I also use the word "dinner" to reference the mealtime bell. I'll ring the dinner bell when I have any meal on the dinner table if no one's around and it's time to eat. My family is pretty good at ignoring my voice anyway, but when they're somewhere on the premises not within earshot and don't respond to my voice hollering at them, I ring the dinner bell a lot to annoy them until they start showing up at the house so I'll stop.
When I get ready to cook the last meal of the day, whether I call it supper or dinner is not nearly as important as figuring out what the heck am I going to fix that won't be another night of spaghetti, tacos or hamburgers. Oftentimes I'll say, "I'm not sure what I should fix for supper (or lunch)," as a way to generate suggestions from the family for supper in the evening or for lunch at noon.
Dinner is a meal that doesn't refer to anything that I've cooked.
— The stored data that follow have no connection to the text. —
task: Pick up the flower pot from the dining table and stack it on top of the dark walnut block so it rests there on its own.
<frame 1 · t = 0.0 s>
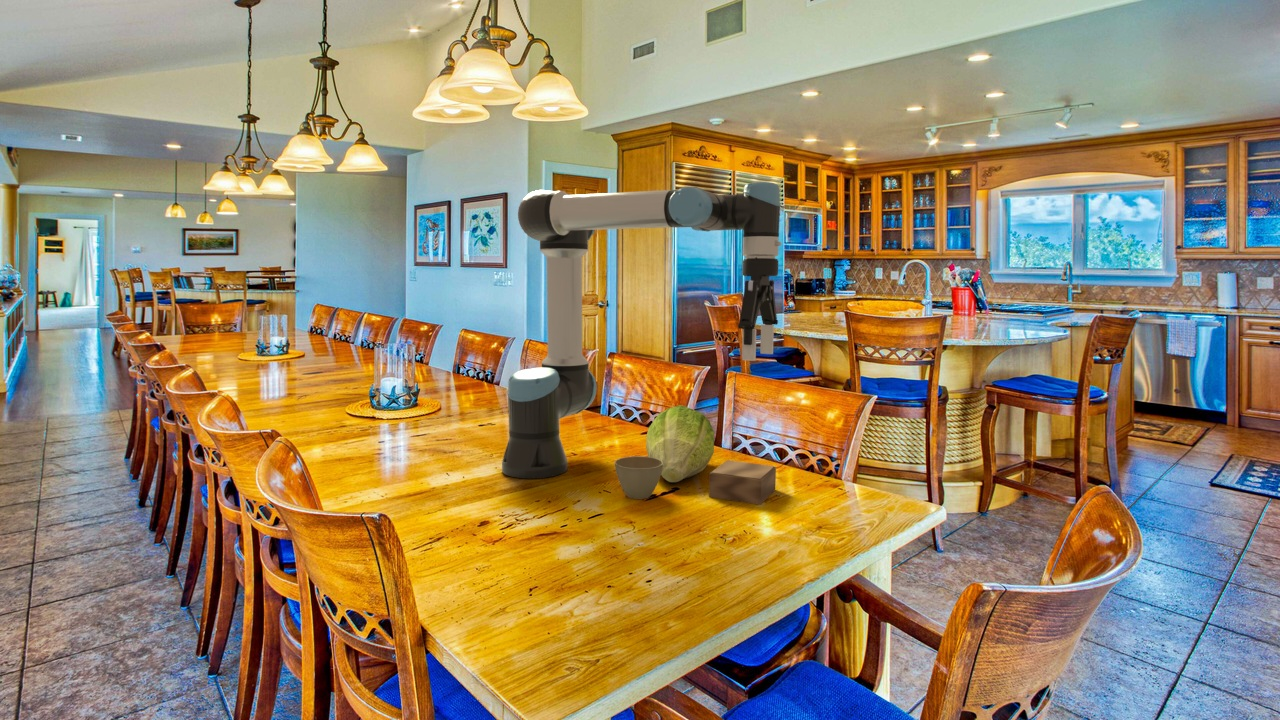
hand: (758, 357, 151), 28 cm above the table, fingers open, 13 cm apart
walnut block: (742, 493, 147), on the table
lettuce: (677, 474, 162), on the table
flower pot: (638, 496, 146), on the table
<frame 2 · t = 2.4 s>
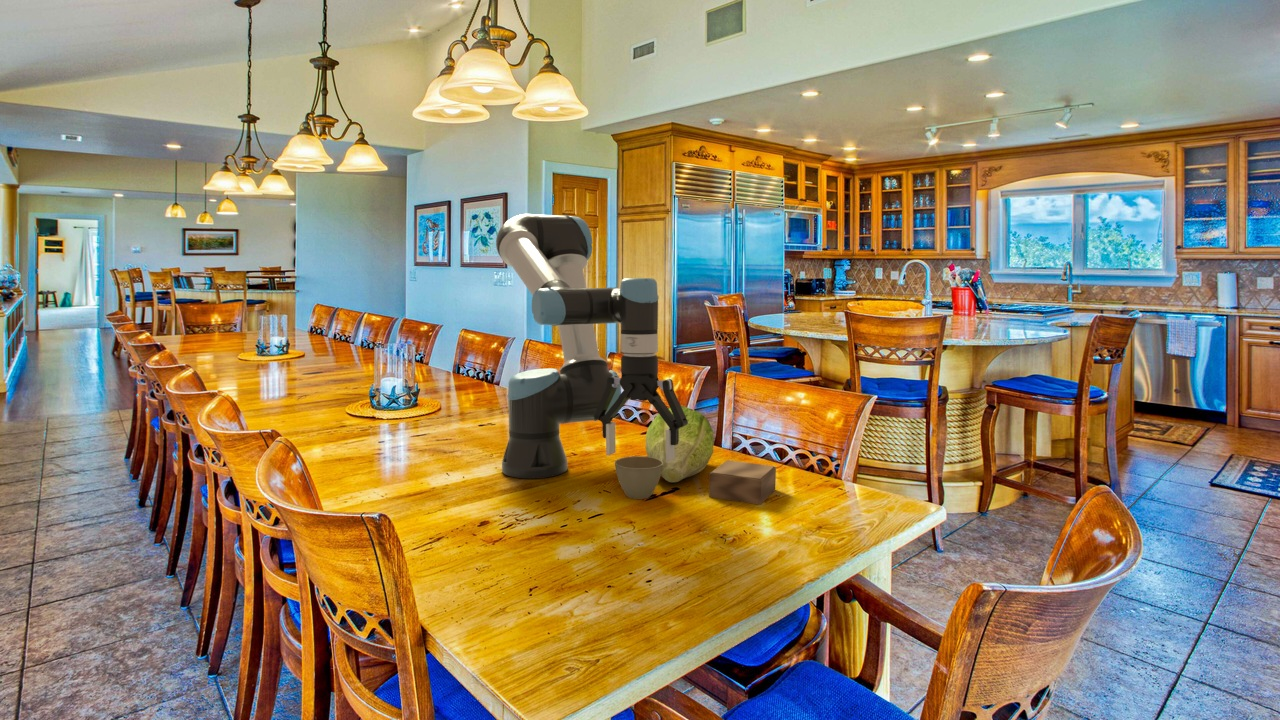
hand: (639, 457, 144), 8 cm above the table, fingers open, 13 cm apart
nothing on the table moved.
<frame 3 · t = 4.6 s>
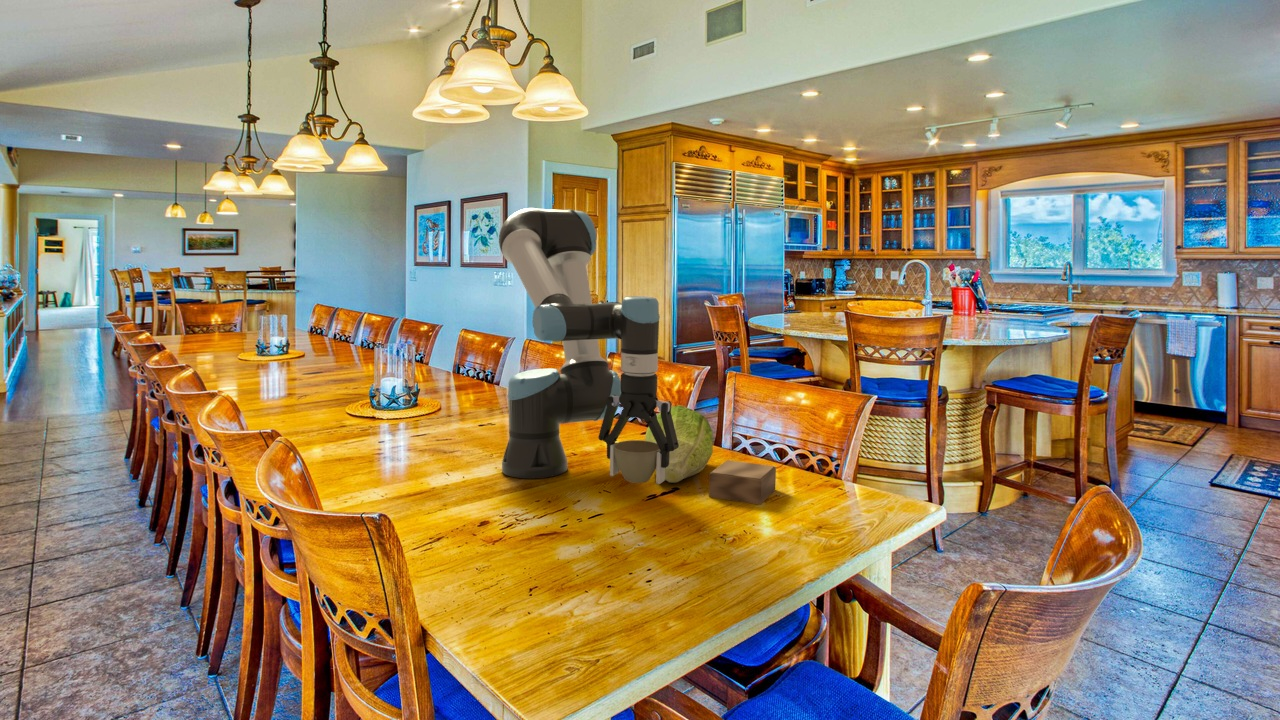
hand: (637, 477, 146), 3 cm above the table, fingers closed on flower pot, 10 cm apart
flower pot: (637, 480, 146), point 3 cm above the table, touching gripper
everything else where it was.
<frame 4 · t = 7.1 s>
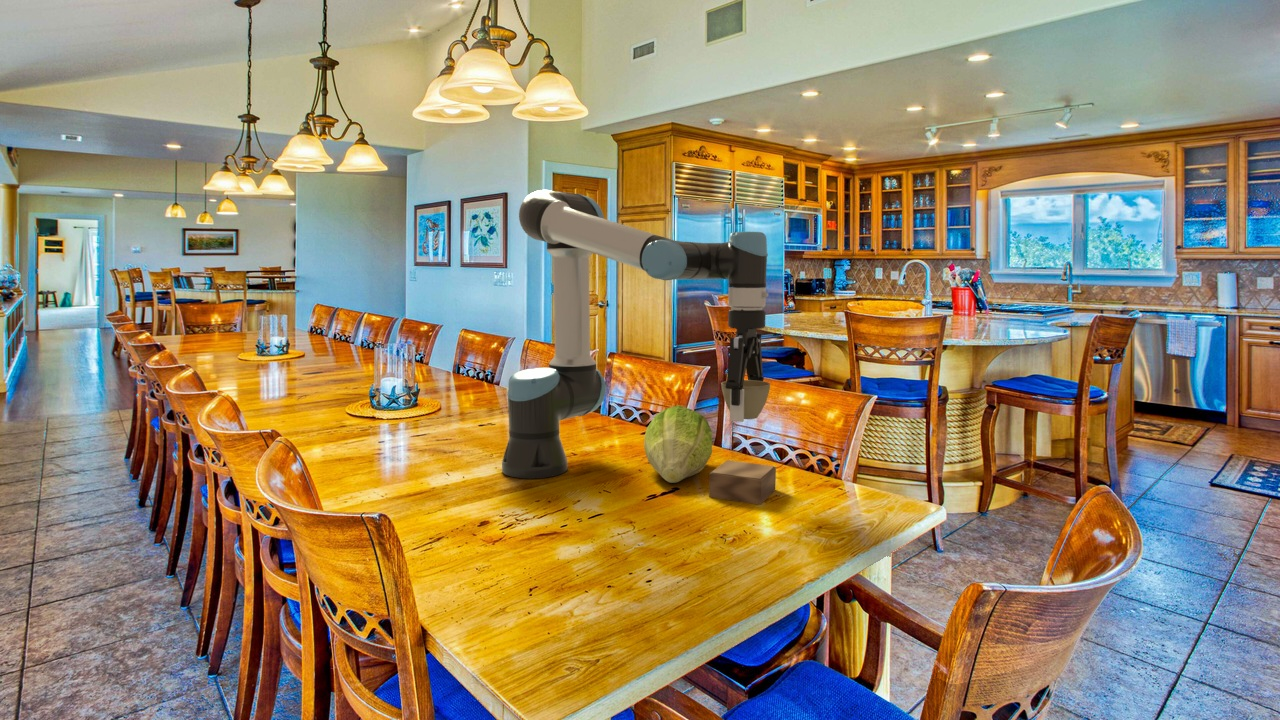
hand: (744, 416, 145), 17 cm above the table, fingers closed on flower pot, 10 cm apart
flower pot: (744, 418, 145), point 16 cm above the table, touching gripper
everything else where it was.
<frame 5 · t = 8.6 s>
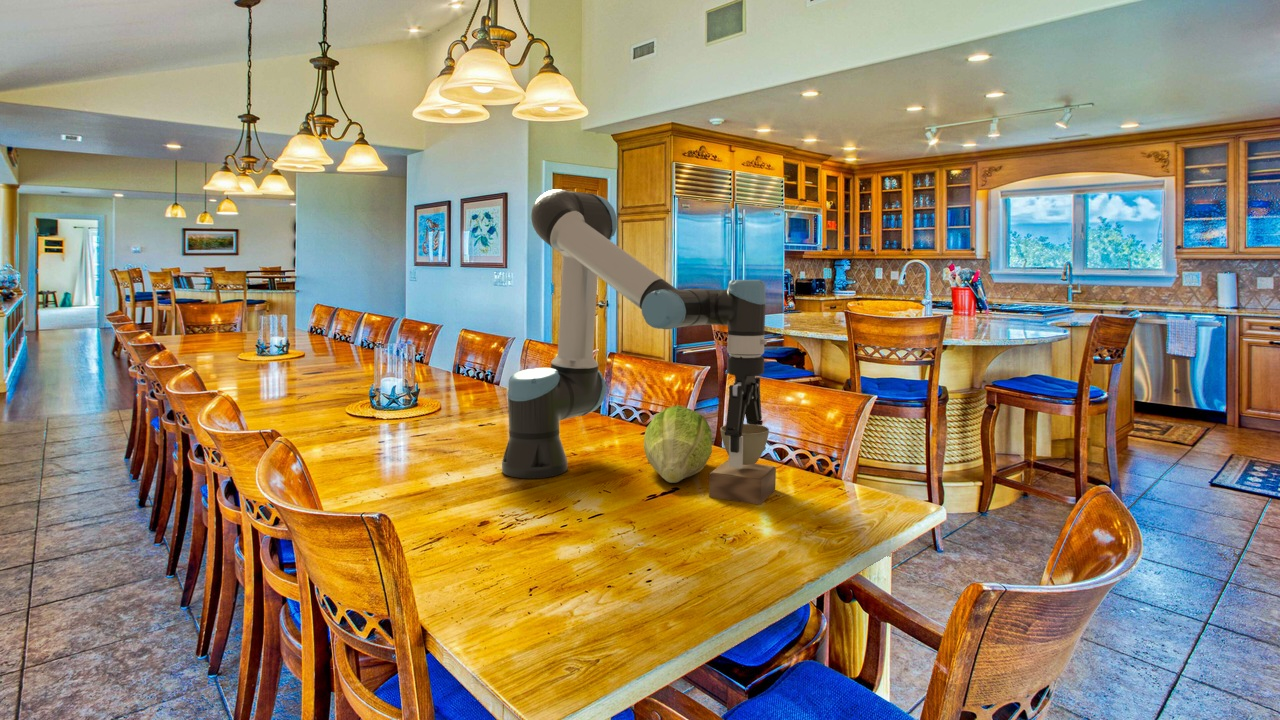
hand: (743, 460, 146), 7 cm above the table, fingers closed on flower pot, 10 cm apart
flower pot: (743, 462, 146), point 7 cm above the table, touching gripper
everything else where it was.
when the fingers open (6 cm above the table, at t = 9.8 s): flower pot stays where it is, resting on walnut block.
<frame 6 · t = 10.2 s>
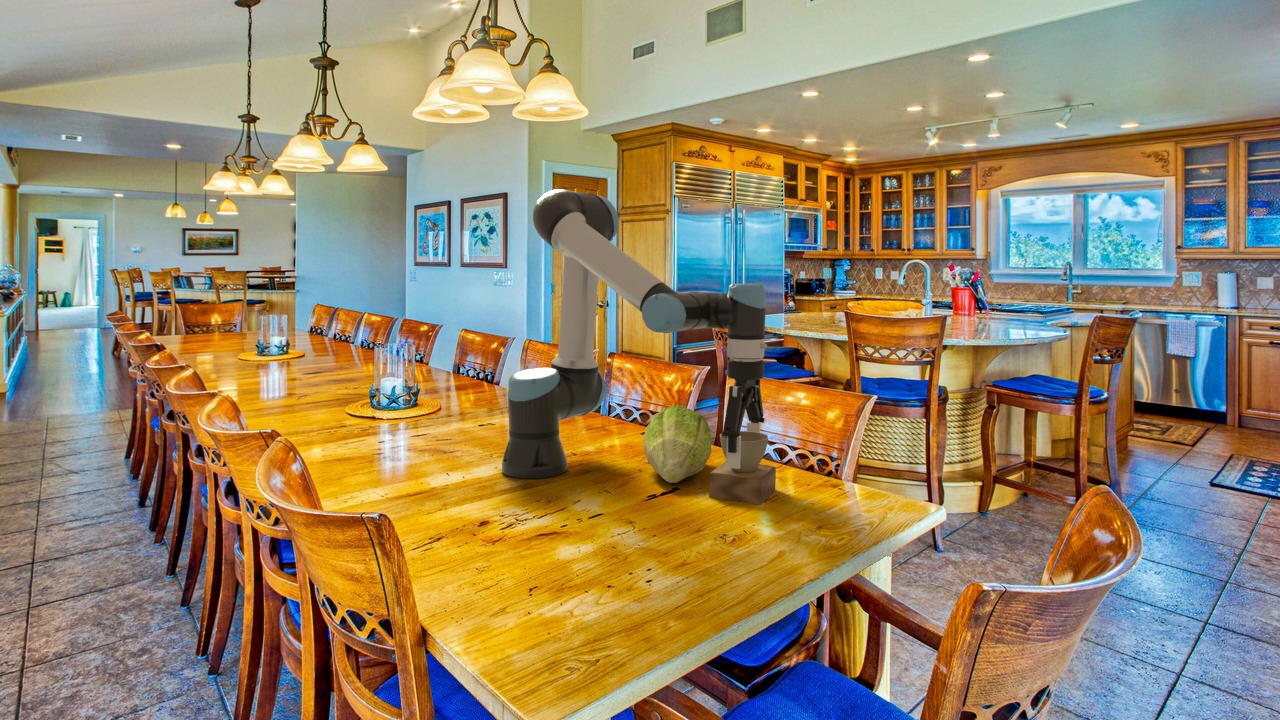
hand: (743, 459, 146), 7 cm above the table, fingers open, 13 cm apart
flower pot: (743, 470, 147), point 5 cm above the table, touching walnut block
everything else where it was.
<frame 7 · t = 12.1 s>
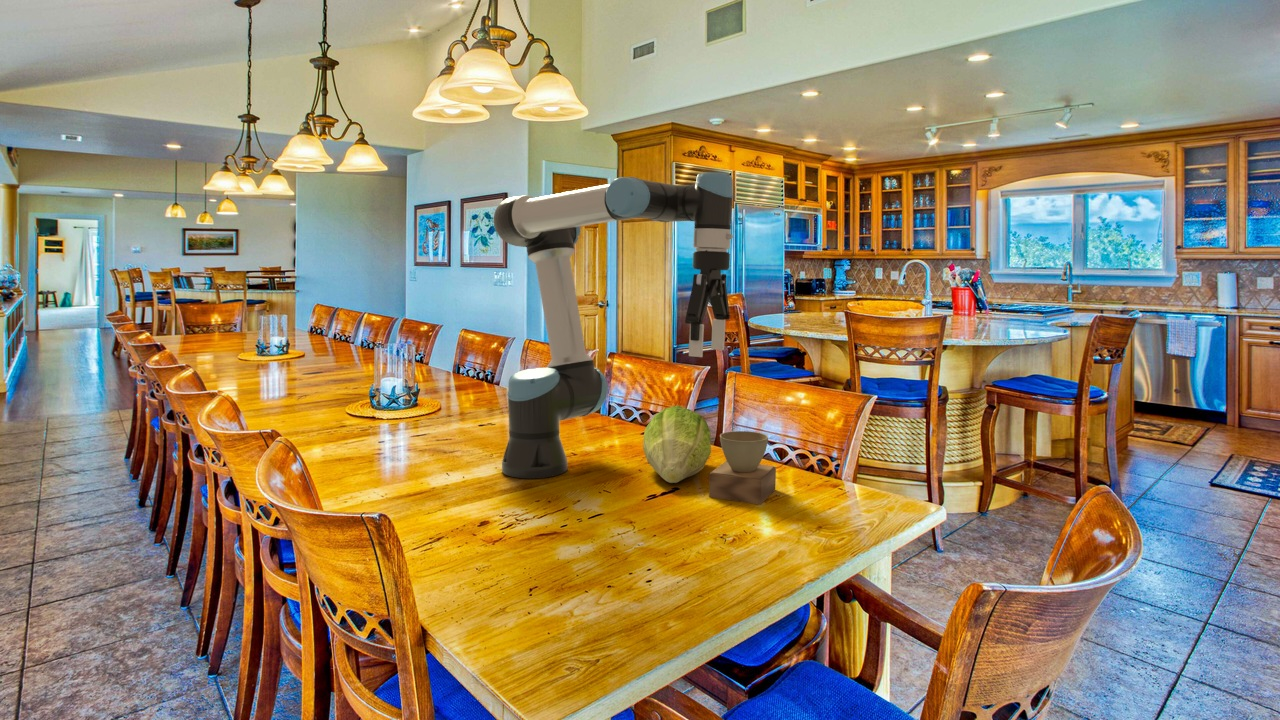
hand: (707, 352, 147), 29 cm above the table, fingers open, 13 cm apart
nothing on the table moved.
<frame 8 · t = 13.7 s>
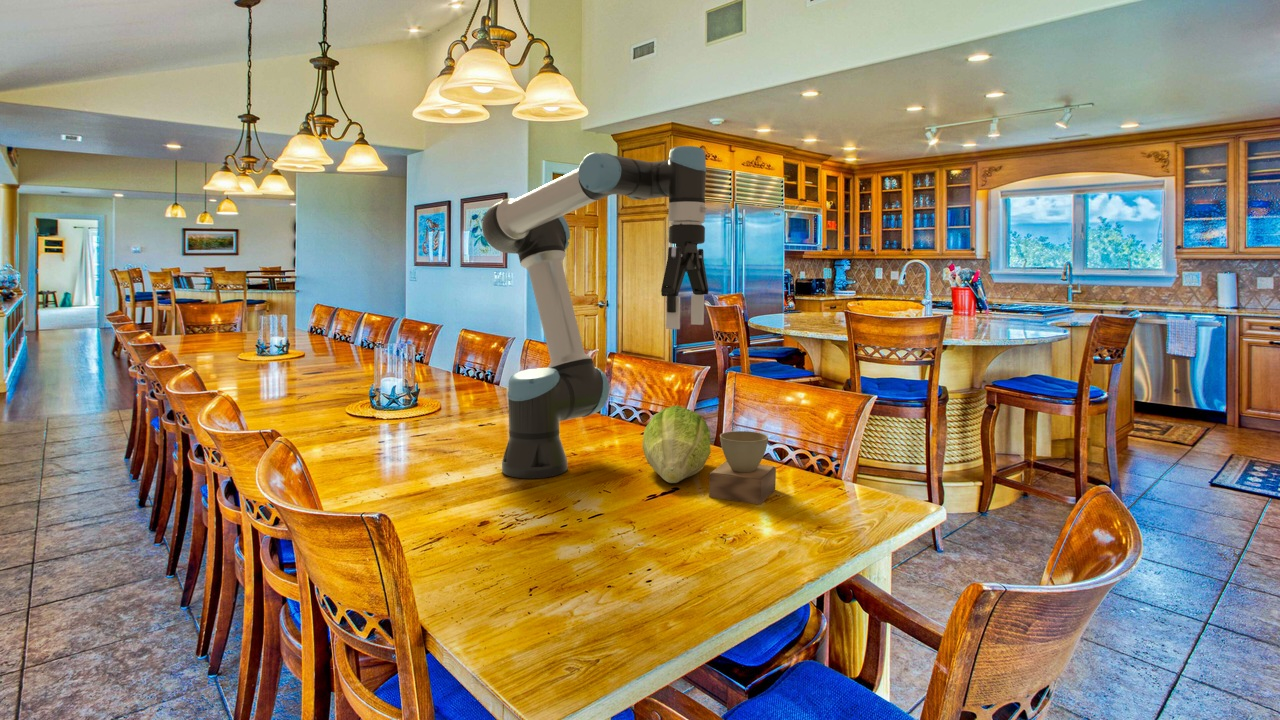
hand: (685, 326, 148), 35 cm above the table, fingers open, 13 cm apart
nothing on the table moved.
at the end: flower pot inside the target area on the walnut block (0.0 cm from its centre), point 5.0 cm above the walnut block's base; flower pot tilted 0°; the gripper is holding nothing — task done.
It's the kind of meal that is consumed elsewhere and I get a night off from cooking. Lunch and supper are home-cooked meals that are eaten at home. In our household, dinner is a stand-alone kind of meal. It's a fancy term we use for a meal that we consider a notch above supper and lunch and is not associated with eating at home. It's an evening eating activity that means we get to "go out" to consume food at a fancy restaurant or at the very least, one of our favorite restaurants and I didn't have to prepare it. When we "have dinner," it means we get to go out for it.
I've been in discussions about this issue in the past and overheard people arguing about what meal is considered dinner, and some speak adamantly that their use of the word "dinner" is the correct reference to either the noon meal or evening meal, depending on which meal side they take. In my opinion, referencing the dinner meal boils down to where you're from. I've always wondered if in South Dakota, the dinner word is an East River/West River difference.
Whether you call lunchtime dinner, suppertime dinner or both meals neither, it does not matter. They all mean the same thing to everyone wherever you're from: "It's time to eat."